Looking ahead, she urged governments and partners to move forward thoughtfully and inclusively, asking how children, young people, parents and caregivers with lived experience will be included in implementation and monitoring; how governments and donors will ensure reforms are adequately resourced so that siblings can remain together; and how partners will safeguard children and caregivers during the transition, meeting current needs while building new systems.
To illustrate why family strengthening is at the core of care reform, she pointed to the stark reality behind children’s separation from their families: “Globally, eight in ten children in alternative care have at least one living parent. This stark reality tells us that millions of children are separated from their families not because of abuse or abandonment, but because of poverty, conflict, stigma or illness. Parenting is challenging even in the best of times; under conditions of war, extreme poverty or health crises, it can become overwhelming.”
A growing movement
The launch of the Charter at the UN General Assembly is being supported by a broad coalition of governments and civil society organizations – including SOS Children’s Villages. Through our UK association, SOS Children’s Villages UK, the organization contributed to the working group of civil society partners that helped shape the Charter, bringing in care reform expertise from across our federation.
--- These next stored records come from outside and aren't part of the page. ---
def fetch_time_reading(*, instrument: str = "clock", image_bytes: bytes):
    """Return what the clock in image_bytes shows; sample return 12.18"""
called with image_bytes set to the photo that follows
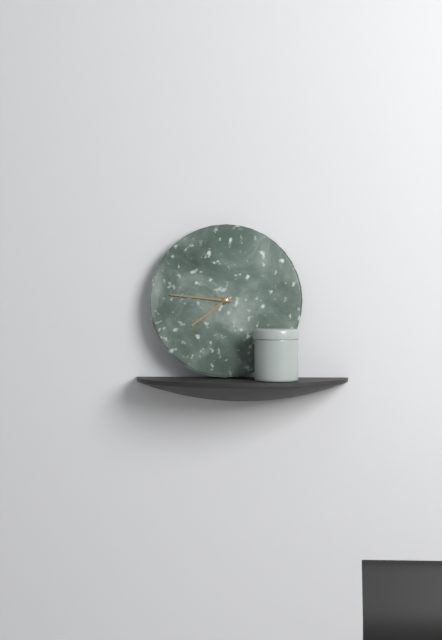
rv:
7.46
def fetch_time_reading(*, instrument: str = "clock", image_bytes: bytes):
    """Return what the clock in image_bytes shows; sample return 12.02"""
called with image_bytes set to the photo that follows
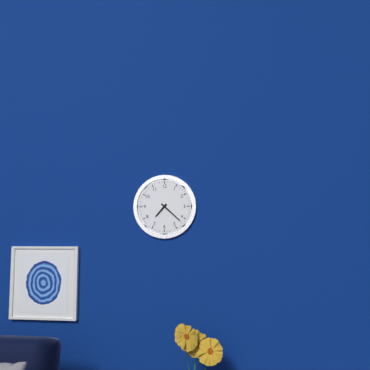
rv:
7.22
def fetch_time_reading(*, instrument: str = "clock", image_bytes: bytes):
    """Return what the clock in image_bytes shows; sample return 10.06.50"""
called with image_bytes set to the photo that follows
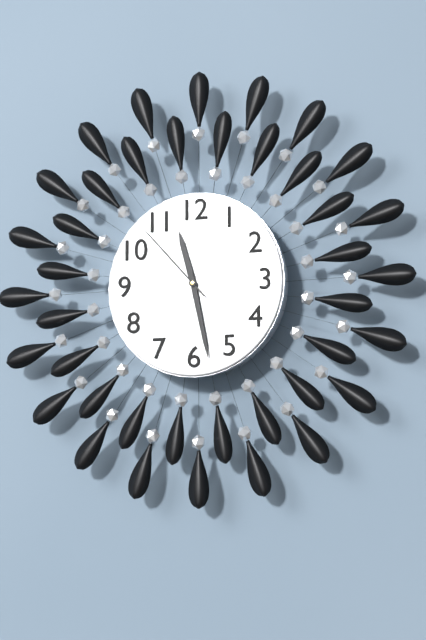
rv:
11.28.53
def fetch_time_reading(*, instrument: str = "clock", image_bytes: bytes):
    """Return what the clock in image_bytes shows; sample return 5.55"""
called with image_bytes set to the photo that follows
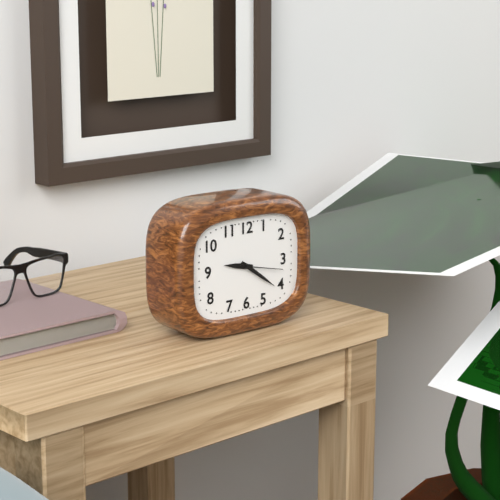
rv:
9.21
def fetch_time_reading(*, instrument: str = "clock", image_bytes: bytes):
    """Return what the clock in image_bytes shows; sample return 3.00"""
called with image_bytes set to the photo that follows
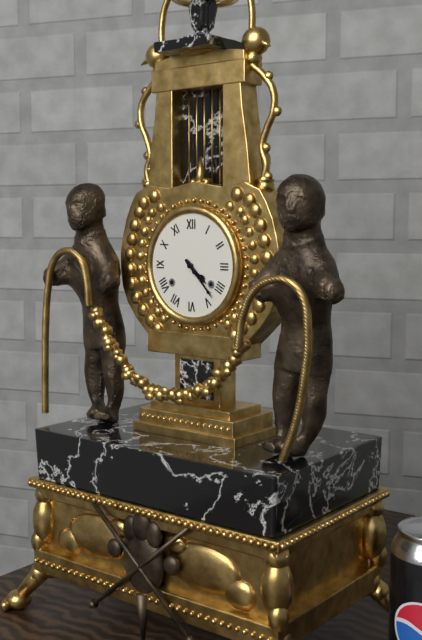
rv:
4.23
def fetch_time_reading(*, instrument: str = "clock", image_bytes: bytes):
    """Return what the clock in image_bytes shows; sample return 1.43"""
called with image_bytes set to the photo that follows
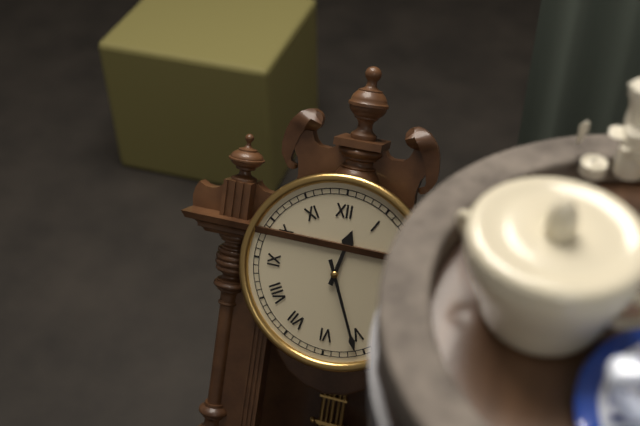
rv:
12.26
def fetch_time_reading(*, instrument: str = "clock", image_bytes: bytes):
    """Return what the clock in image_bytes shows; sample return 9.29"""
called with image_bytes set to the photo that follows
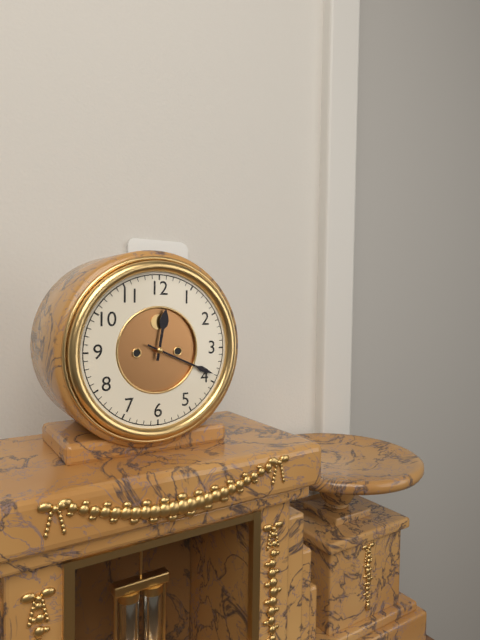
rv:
12.19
So far, eight governments have signed on to the Charter: Colombia, the United Kingdom, Bulgaria, Moldova, Norway, Paraguay, the Philippines and Ukraine. The Charter has also been signed by a growing number of SOS Children’s Villages national organizations, including Argentina, Bolivia, Bosnia and Herzegovina, Chile, Colombia, Jordan, Kosovo, Laos, Lebanon, Nigeria, Spain, Ukraine, Uruguay, the United Kingdom and the United States.
By endorsing the Charter at both a federation and national organization level, SOS Children’s Villages “sends a powerful message to the global community”, says Eyob Berhanu, Lead Global Expert on Child Care Reform for SOS Children’s Villages.
“We are affirming our commitment to meaningful change for children and championing the transition towards family- and community-based care systems, where children can grow up supported, protected, and connected to their communities. This means helping families stay together, supporting reintegration when separation has occurred, and ensuring quality family-based alternatives when needed.”
These commitments are already becoming visible in practice. Across SOS Children’s Villages, more children are being successfully reintegrated into their families and communities, family-like care settings are becoming part of the community fabric, existing facilities are being repurposed to deliver new services, and the number of children in foster and kinship care is steadily growing. “This is what meaningful, sustainable care reform looks like,” Mr. Berhanu adds.
Read an opinion piece on the Global Charter by Eyob Berhanu and Hetty Bailey-Morgan
Building global momentum
More than 45 international organizations have already endorsed the Charter, including UNICEF, the UN Special Rapporteur on Violence against Children, Save the Children, Lumos, ECPAT, Family for Every Child, Better Care Network, and International Social Service.
With governments now stepping forward, the Charter has the potential to spark reform efforts in many more countries – ensuring children grow up in the supportive families and communities.
“Together - with humility, optimism and rigorous care - we can create systems that protect families, prevent unnecessary separation and give every child the love and stability they deserve,” Ms. Nosach of SOS Children’s Villages USA, said.